Peter Biskind classed The Bridge on the River Kwai among a new crop of ’50s war films that “content themselves with mildly questioning militarism or fell back on comfortable war-is-hell humanism” (he singled out Paths of Glory as doing a bit more). Time Out’s Phil Hardy regarded it as “A classic example of a film that fudges the issues it raises… the film’s success also marked the end of Lean as a director and the beginnings of American-financed ‘British’ films”. It’s a shame he didn’t elaborate. As for the end of Lean as director, there’s undoubtedly a view – one Kael held – that his transition to epic filmmaker was not a good thing; I tend to the position that it simply meant he needed material – and a cast – that fitted such scale, which wasn’t always so easy to come by.

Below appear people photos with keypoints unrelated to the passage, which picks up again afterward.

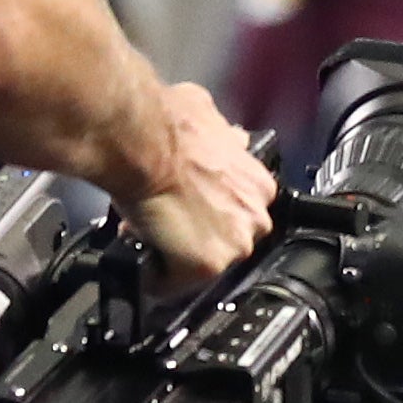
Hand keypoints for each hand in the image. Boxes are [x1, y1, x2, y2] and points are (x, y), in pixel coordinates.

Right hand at [131, 81, 278, 286]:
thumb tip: (228, 136)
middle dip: (195, 235)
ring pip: (203, 264)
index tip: (190, 211)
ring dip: (177, 254)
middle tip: (167, 222)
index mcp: (258, 182)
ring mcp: (235, 243)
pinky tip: (144, 249)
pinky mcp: (207, 265)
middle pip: (224, 241)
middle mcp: (255, 215)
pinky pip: (176, 284)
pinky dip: (156, 274)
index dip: (208, 213)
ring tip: (151, 234)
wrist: (145, 143)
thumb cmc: (168, 127)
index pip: (238, 213)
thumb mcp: (210, 118)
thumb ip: (225, 136)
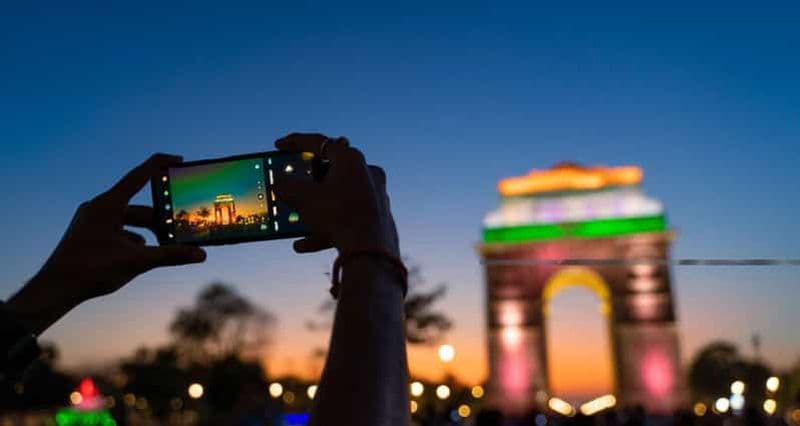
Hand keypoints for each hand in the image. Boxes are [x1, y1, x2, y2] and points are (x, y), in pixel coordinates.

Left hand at [8, 154, 205, 334]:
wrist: (55, 289)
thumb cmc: (91, 270)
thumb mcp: (137, 261)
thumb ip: (170, 256)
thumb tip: (200, 254)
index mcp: (108, 205)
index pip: (138, 176)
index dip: (160, 164)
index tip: (178, 159)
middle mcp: (98, 208)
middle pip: (138, 207)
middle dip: (159, 219)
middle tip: (178, 229)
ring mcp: (92, 221)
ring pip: (128, 220)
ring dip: (147, 232)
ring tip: (162, 246)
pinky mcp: (89, 234)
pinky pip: (117, 230)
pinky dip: (132, 240)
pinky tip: (139, 254)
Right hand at [273, 133, 398, 256]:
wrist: (369, 251)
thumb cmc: (339, 215)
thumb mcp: (303, 198)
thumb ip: (287, 187)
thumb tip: (278, 185)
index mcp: (351, 159)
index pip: (318, 142)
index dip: (294, 142)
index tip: (279, 146)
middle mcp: (367, 173)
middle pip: (330, 171)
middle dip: (307, 181)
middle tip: (292, 183)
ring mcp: (374, 196)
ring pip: (336, 198)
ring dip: (313, 209)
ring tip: (293, 221)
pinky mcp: (377, 218)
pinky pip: (346, 218)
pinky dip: (325, 228)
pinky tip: (304, 244)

The Bridge on the River Kwai went on to win seven of eight Oscar nominations, including Picture, Director, Actor and Screenplay (its sole miss was Hayakawa for Supporting Actor; Red Buttons won for Sayonara). The screenplay was controversial, of course, as the winning Boulle had no involvement; Wilson and Foreman were both blacklisted at the time, and Boulle had already denied any contribution at BAFTAs; in 1985 Wilson and Foreman’s widows accepted Oscars posthumously (while Lean fiercely rebuked Foreman’s merit, Brownlow considers this position was unfair). Lean was the first Briton to win the Best Director Oscar; that he didn’t also earn the BAFTA was down to there being no such category at that time, but it took both Best Film and Best British Film, along with Actor and Screenplay.
In the aftermath, Lean was offered both Spartacus and Mutiny on the Bounty. And curiously, the Ben-Hurchariot race, with credit. It would be five years until his next film arrived, during which time Gandhi came and went (it would undoubtedly have been much more “epic” than Sir Dickie’s). His new appetite for scale would be topped with Lawrence of Arabia (Miles Mathis deduced Lean was related to TE; with such reasoning, Mathis would likely discover he was also related to Mountbatten). Thereafter, well, the vistas would never quite match the characters.